Home; not Zombie proof, it’s a 200+ year old Colonial with at least 4 doors, all on opposite sides of the house, lots of ground-flloor windows, the second floor can be accessed by two opposing stairwells, once the lower floor has been breached, assuming the stenches can climb stairs, there’s no escape, the second floor attic also has two entry points, really the only defensable point in the house is the upper attic, just one narrow doorway leads up to that, problem is, it’s an attic and has no running water or electricity, but it’s the most easily defended point in the house…

in the event of a Zombie uprising, i wouldn’t hole up there that’s for sure

now, work, OTOH, that’s also a risk, but less risk than home, there’s only one exterior entrance, a large, steel fireproof door with a deadbolt, no way the stenches can breach that, the office next door that shares an inside door with us has a huge wooden door, wide enough to drive a subcompact car through, it’s a metal -reinforced door though, just as sturdy as our fire-door

we have running water and electricity available if i holed up at work, problem is, it’s in a small to midsize town in New Hampshire, in the heart of the city, so the concentration of shamblers would be higher at work, at home there are more entry points, but the area is sparsely populated, so the “Zombie-Per-Acre” ratio would be lower…

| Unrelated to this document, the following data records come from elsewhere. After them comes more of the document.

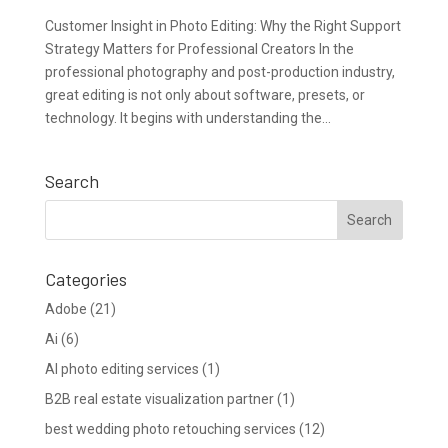
Customer Insight in Photo Editing: Why the Right Support
Strategy Matters for Professional Creators In the
professional photography and post-production industry,
great editing is not only about software, presets, or
technology. It begins with understanding the...
Search
Categories
Adobe
(21)
Ai
(6)
AI photo editing services
(1)
B2B real estate visualization partner
(1)
best wedding photo retouching services
(12)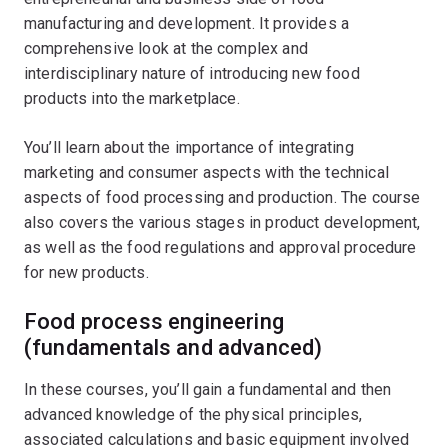
manufacturing and development. It provides a
comprehensive look at the complex and
interdisciplinary nature of introducing new food
products into the marketplace.
You’ll learn about the importance of integrating
marketing and consumer aspects with the technical
aspects of food processing and production. The course
also covers the various stages in product development,
as well as the food regulations and approval procedure
for new products.
Food process engineering
(fundamentals and advanced)
In these courses, you’ll gain a fundamental and then
advanced knowledge of the physical principles,
associated calculations and basic equipment involved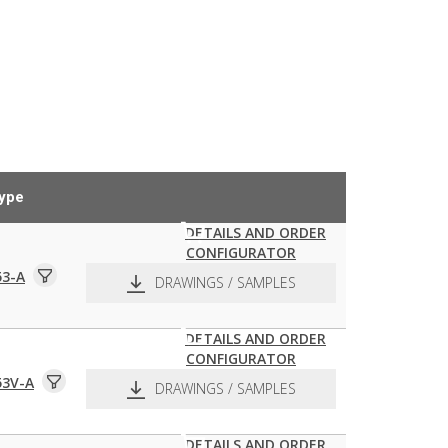
ype
DETAILS AND ORDER
CONFIGURATOR
53-A
DRAWINGS / SAMPLES
DETAILS AND ORDER
CONFIGURATOR
pdf
dxf
53V-A
DRAWINGS / SAMPLES
DETAILS AND ORDER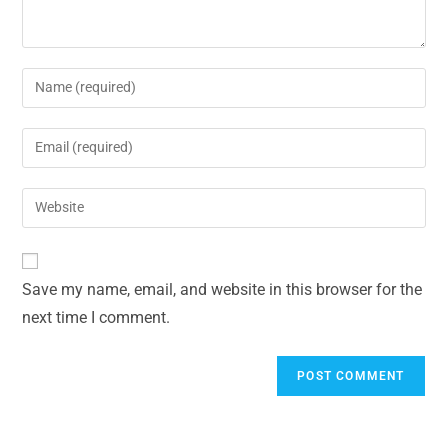
Save my name, email, and website in this browser for the
next time I comment.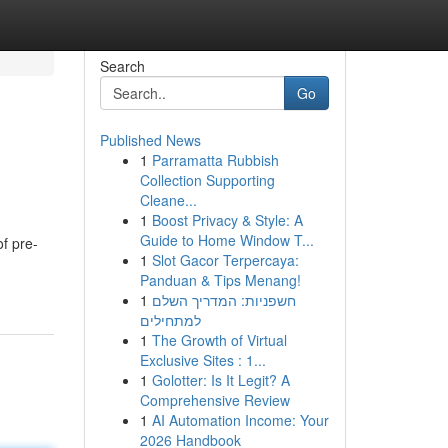
Search
Go
Published News
1
Parramatta Rubbish
Collection Supporting
Cleane...
1
Boost Privacy & Style: A
Guide to Home Window T...
of pre-
1
Slot Gacor Terpercaya:
Panduan & Tips Menang!
1
חשפניות: המדריך השלם
למתחילים
1
The Growth of Virtual
Exclusive Sites : 1...
1
Golotter: Is It Legit? A
Comprehensive Review
1
AI Automation Income: Your
2026 Handbook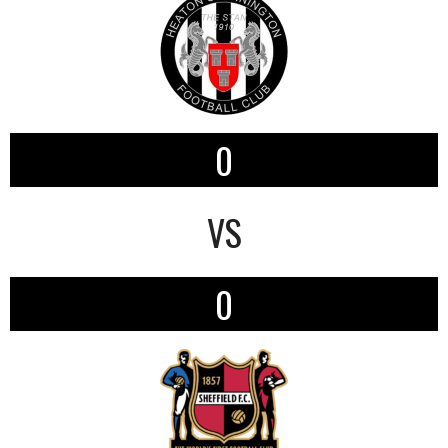
0
VS
0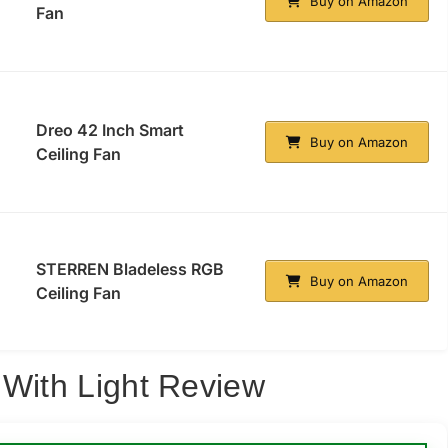
Buy on Amazon
Fan
Dreo 42 Inch Smart
Buy on Amazon
Ceiling Fan
STERREN Bladeless RGB
Buy on Amazon
Ceiling Fan
 With Light Review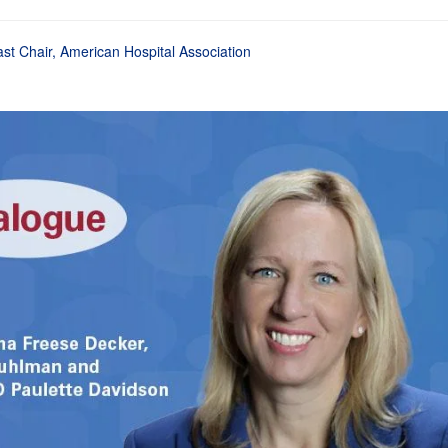
st Chair, American Hospital Association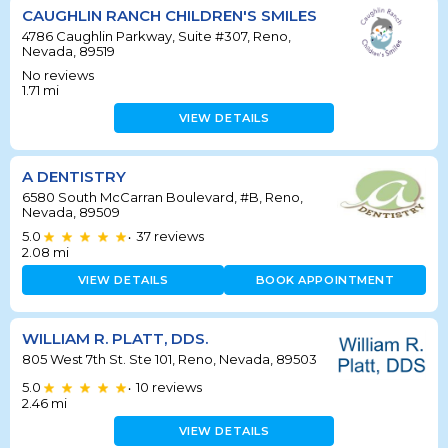
CAUGHLIN RANCH CHILDREN'S SMILES
4786 Caughlin Parkway, Suite #307, Reno,
Nevada, 89519
No reviews
1.71
mi
VIEW DETAILS
A DENTISTRY
6580 South McCarran Boulevard, #B, Reno,
Nevada, 89509
5.0
37
reviews
•
2.08
mi
VIEW DETAILS
BOOK APPOINTMENT
WILLIAM R. PLATT, DDS.
805 West 7th St. Ste 101, Reno, Nevada, 89503
5.0
10
reviews
•
2.46
mi
VIEW DETAILS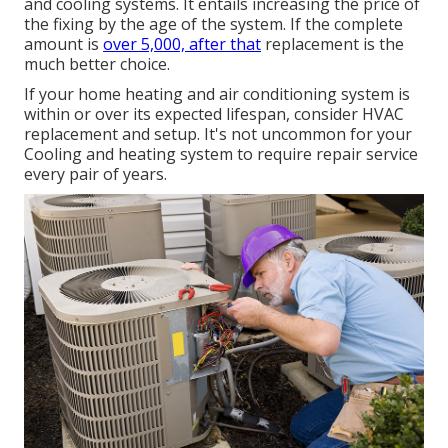
and cooling systems
. It entails increasing the price of
the fixing by the age of the system. If the complete
amount is
over 5,000, after that
replacement is the
much better choice.
If your home heating and air conditioning system is
within or over its expected lifespan, consider HVAC
replacement and setup. It's not uncommon for your
Cooling and heating system to require repair service
every pair of years.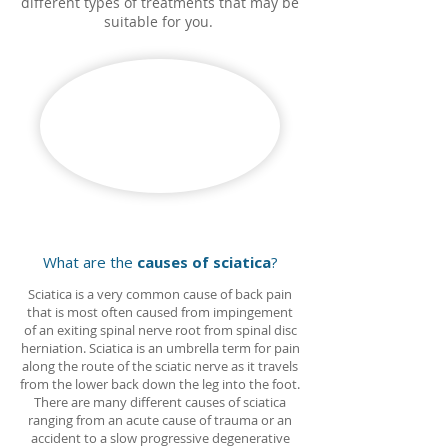
different types of treatments that may be
suitable for you.
What are the
causes of sciatica
?
Sciatica is a very common cause of back pain
that is most often caused from impingement
of an exiting spinal nerve root from spinal disc
herniation. Sciatica is an umbrella term for pain
along the route of the sciatic nerve as it travels
from the lower back down the leg into the foot.
There are many different causes of sciatica
ranging from an acute cause of trauma or an
accident to a slow progressive degenerative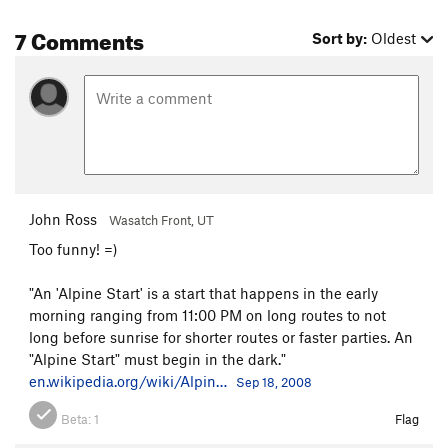
7 Comments
Sort by:
Oldest
John Ross
Wasatch Front, UT
Too funny! =)
"An 'Alpine Start' is a start that happens in the early
morning ranging from 11:00 PM on long routes to not
long before sunrise for shorter routes or faster parties. An
"Alpine Start" must begin in the dark."
en.wikipedia.org/wiki/Alpin…
Sep 18, 2008
Beta:
1
Flag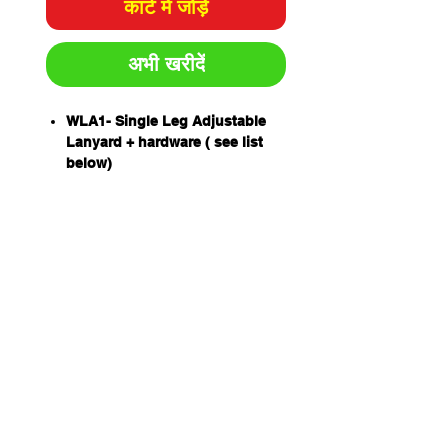
कार्ट में जोड़ें
अभी खरीदें
WLA1- Single Leg Adjustable
Lanyard + hardware ( see list
below)
An exclusive Extended Length
Energy Absorber (ELEA)
designed to protect a worker of
up to 160kg including tools and
equipment.
Drop forged lanyard hardware.
Stitching patterns are sewn by
computer controlled bar tacking
machinery for precision using
UV resistant high tenacity
polyester yarn with 100
newton(10kg) breaking strength
Unique THETA stitch pattern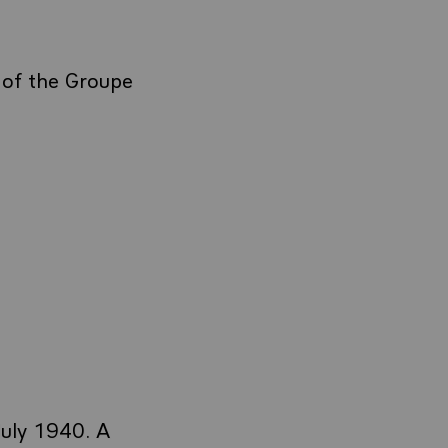
 of the Groupe
July 1940. A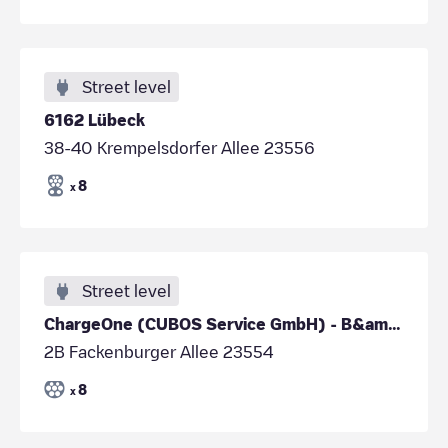
Street level
6162 Lübeck
38-40 Krempelsdorfer Allee 23556
8
x
Street level
ChargeOne (CUBOS Service GmbH) - B&amp;B Lübeck
2B Fackenburger Allee 23554
8
x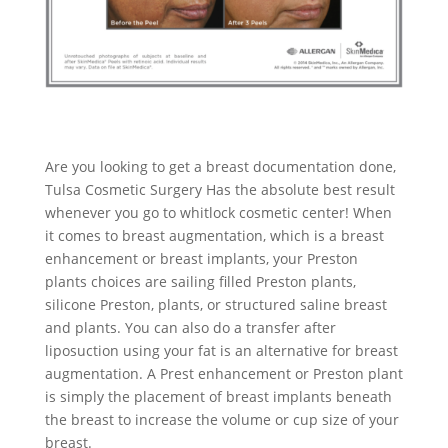
Are you looking to get a breast documentation done,
Tulsa Cosmetic Surgery Has the absolute best result
whenever you go to whitlock cosmetic center! When
it comes to breast augmentation, which is a breast
enhancement or breast implants, your Preston
plants choices are sailing filled Preston plants,
silicone Preston, plants, or structured saline breast
and plants. You can also do a transfer after
liposuction using your fat is an alternative for breast
augmentation. A Prest enhancement or Preston plant
is simply the placement of breast implants beneath
the breast to increase the volume or cup size of your
breast.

hmm, hole up at work, with stronger doors, running water, and electricity, or at home with no water/electricity, but a more secluded spot…

Who’s staying in the house? I fully plan on joining the Redneck Zombie Elimination Militia, riding around in pickup truck beds and raining hot lead on the living dead with my (in the event of Zombie Armaggedon) new aquired B.A.R.

Not very secure, unfortunately. However, I do have a ‘safe room’ (walk in closet off my bedroom) full of weapons, holy relics and holy water. No, I’m not kidding. My parents are Catholic Globetrotters and send me all sorts of stuff from their pilgrimages in the hopes of reclaiming me. So, when the vampires show up, I’ll be ready.

BTW- favorite family game: go out to a TGIFridays, Cracker Barrel, etc.- anywhere they have stuff hanging off the walls- and spy out interesting ways to kill Zombies with shears, saws, hatchets, and so on. Extra points for using non-standard items to dispatch the undead (washboards, bowling pins, etc.)

Personally, I’m headed over to the Winchester, have a nice cold pint, and wait for all of this to blow over.

Brill’ant!, but remember, dogs can’t look up…

I’m screwed. I have big picture windows and sliding glass doors on the ground floor of my house, no basement, and a very open & airy floor plan. I have a good supply of weapons, including a fire axe, floor/ice scraper, chef knives, aluminum baseball bats, chainsaw and samurai sword. I’m not sure if the zombie virus affects dogs, but my pit bull loves to play rough and could take down at least a couple shamblers. IF I could screw plywood over the windows & sliding door downstairs I could last until the water heater went dry.
If it’s the fast-running infected we’re dealing with, I’m screwed.